The headmaster of one of London’s most prestigious private schools is standing down after losing his “temper” at a staff party.
Joseph Spence, the master at Dulwich College in south London since 2009, told staff and parents he will leave next month.
The 64-year-old wrote: “As some of you may have heard, I lost my temper with a member of staff at the staff party of 4 July — the only time in my career that anything like this happened.
“That incident has caused me to reflect on the toll which leading a complex, multinational institution like Dulwich has taken on me, particularly given the significant challenges we have all faced in recent years.”
He added he had apologised to the staff member.
Parents, who can pay up to £55,000 a year to send a child to the school, also received a letter from the chair of governors Adrian Carr who said Spence, who was due to retire next August, would stay on at the historic school in “an ambassadorial and advisory capacity”.
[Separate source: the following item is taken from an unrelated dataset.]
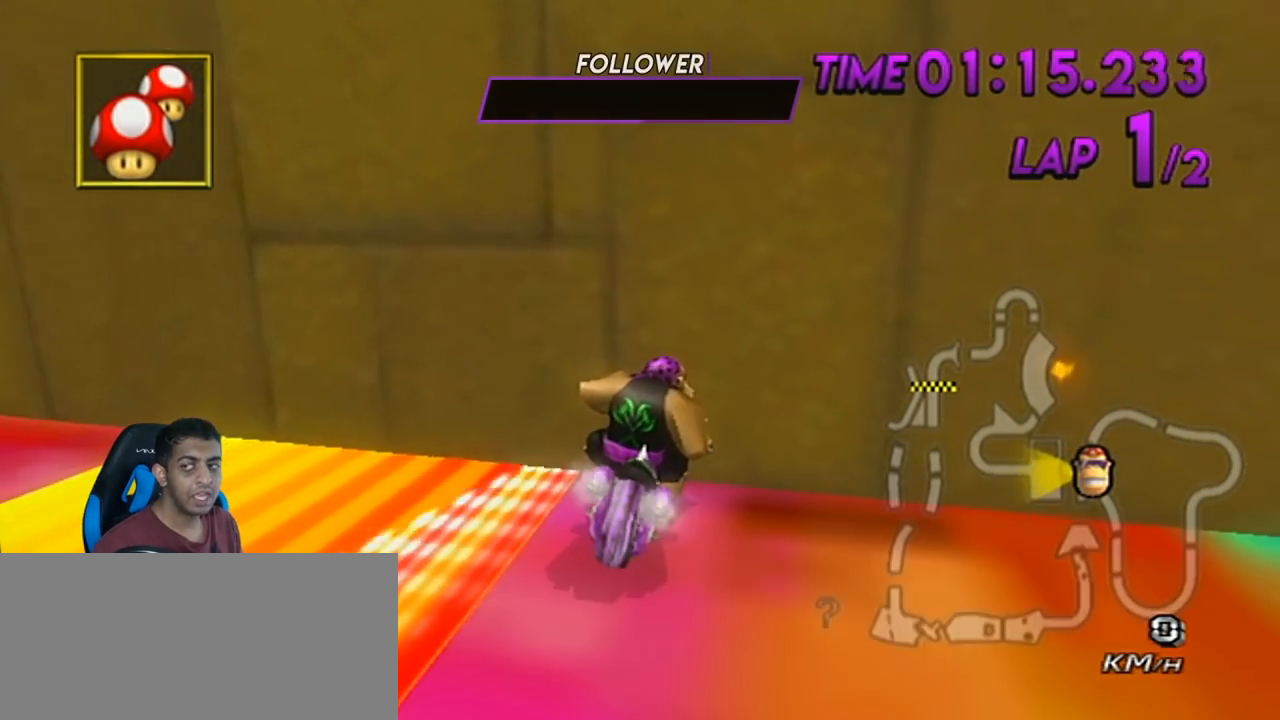
{"buttons": ["A"], "left_stick": "center", "events": [[100, "left_stick", "center"], [167, "left_stick", "left"], [384, "left_stick", "center"]]}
In May 2024, Spence was shortlisted for the Times Education Supplement Independent Headteacher of the Year award.
An interim headmaster will take over before Robert Milne, headmaster of Emanuel School in Battersea, takes over next September.
The school was set up in 1619 by Edward Alleyn and its old boys are nicknamed Old Alleynians. Among their ranks are actor Chiwetel Ejiofor, Nigel Farage, explorer Sir Ernest Shackleton and writers PG Wodehouse and Raymond Chandler.
The college, which is a boys school, operates an international network of schools with more than 9,000 pupils in China, South Korea, and Singapore.
The school hit the headlines three years ago when a former private schoolgirl told how she warned Mr Spence there was a “culture of misogyny” at his school five years ago.
Heather O’Donnell, a former pupil at nearby Alleyn’s School, said she sent a letter signed by 160 boys and girls from two neighbouring south London private schools to the master in 2016.
She spoke out after the headmistress of neighbouring James Allen’s Girls’ School, known as JAGS, said claims her pupils had been sexually harassed by Dulwich College boys were “abhorrent”.
Alex Hutchinson said accounts of sexual harassment given by women and girls were “harrowing” and called for lasting change.